_Activity_. Can you rewrite the rows below as a numbered list, leaving out blank lines? Begin at the first line of the rows and stop after the line that contains "Fatalne informacje dla Zełenskiego. Ukraińcy".

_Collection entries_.
---

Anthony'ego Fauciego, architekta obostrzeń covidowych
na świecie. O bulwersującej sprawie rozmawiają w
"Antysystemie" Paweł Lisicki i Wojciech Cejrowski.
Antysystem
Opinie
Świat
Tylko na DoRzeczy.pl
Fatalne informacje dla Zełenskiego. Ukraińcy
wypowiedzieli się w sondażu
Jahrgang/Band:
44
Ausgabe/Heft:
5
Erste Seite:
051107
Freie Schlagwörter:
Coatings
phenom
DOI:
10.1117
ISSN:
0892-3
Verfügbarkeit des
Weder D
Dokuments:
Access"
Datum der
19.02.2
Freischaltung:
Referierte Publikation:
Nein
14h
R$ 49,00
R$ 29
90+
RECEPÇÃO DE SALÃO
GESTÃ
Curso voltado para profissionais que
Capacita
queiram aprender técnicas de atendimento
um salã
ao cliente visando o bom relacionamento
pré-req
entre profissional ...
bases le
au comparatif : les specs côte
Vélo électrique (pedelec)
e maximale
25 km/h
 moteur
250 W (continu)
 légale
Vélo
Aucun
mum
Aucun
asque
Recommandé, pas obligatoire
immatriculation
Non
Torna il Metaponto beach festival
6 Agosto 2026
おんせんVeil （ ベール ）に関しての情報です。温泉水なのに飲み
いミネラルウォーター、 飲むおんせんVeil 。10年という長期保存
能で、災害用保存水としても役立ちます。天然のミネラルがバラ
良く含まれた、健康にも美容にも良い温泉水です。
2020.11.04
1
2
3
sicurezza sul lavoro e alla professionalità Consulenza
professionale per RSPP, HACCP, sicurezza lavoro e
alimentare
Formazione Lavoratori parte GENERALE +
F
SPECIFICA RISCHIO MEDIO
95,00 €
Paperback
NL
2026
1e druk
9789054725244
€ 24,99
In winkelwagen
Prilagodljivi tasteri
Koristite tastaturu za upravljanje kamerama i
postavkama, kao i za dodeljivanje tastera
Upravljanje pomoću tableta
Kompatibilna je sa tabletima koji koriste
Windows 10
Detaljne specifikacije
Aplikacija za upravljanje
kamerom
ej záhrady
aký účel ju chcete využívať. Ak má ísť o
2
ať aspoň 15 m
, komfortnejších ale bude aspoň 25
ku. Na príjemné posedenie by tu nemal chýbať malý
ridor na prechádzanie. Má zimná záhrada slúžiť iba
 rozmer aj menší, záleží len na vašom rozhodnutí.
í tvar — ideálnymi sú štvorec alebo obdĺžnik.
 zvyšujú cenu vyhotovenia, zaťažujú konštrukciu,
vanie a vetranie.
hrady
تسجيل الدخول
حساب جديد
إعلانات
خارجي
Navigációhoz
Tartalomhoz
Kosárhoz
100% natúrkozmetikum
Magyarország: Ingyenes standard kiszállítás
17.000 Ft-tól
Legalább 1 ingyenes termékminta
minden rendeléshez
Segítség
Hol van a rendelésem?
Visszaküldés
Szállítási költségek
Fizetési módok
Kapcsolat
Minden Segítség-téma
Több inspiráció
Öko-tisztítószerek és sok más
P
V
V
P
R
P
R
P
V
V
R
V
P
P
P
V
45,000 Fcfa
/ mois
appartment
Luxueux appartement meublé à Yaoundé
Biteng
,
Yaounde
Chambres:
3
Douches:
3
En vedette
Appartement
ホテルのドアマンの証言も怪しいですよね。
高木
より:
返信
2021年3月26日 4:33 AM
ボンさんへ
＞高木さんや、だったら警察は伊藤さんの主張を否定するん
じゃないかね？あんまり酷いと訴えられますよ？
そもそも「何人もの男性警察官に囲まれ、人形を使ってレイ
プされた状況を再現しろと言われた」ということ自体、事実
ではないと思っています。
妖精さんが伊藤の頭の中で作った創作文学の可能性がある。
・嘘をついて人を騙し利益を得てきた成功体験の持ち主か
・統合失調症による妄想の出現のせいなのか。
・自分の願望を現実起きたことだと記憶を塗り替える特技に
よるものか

---

_Reply to the exercise_.
1. Anthony'ego Fauciego, architekta obostrzeń covidowych
2. na świecie. O bulwersującej sprawie rozmawiają w
3. "Antysystemie" Paweł Lisicki i Wojciech Cejrowski.
4. Antysystem
5. Opinie
6. Świat
7. Tylko na DoRzeczy.pl
8. Fatalne informacje dla Zełenskiego. Ukraińcy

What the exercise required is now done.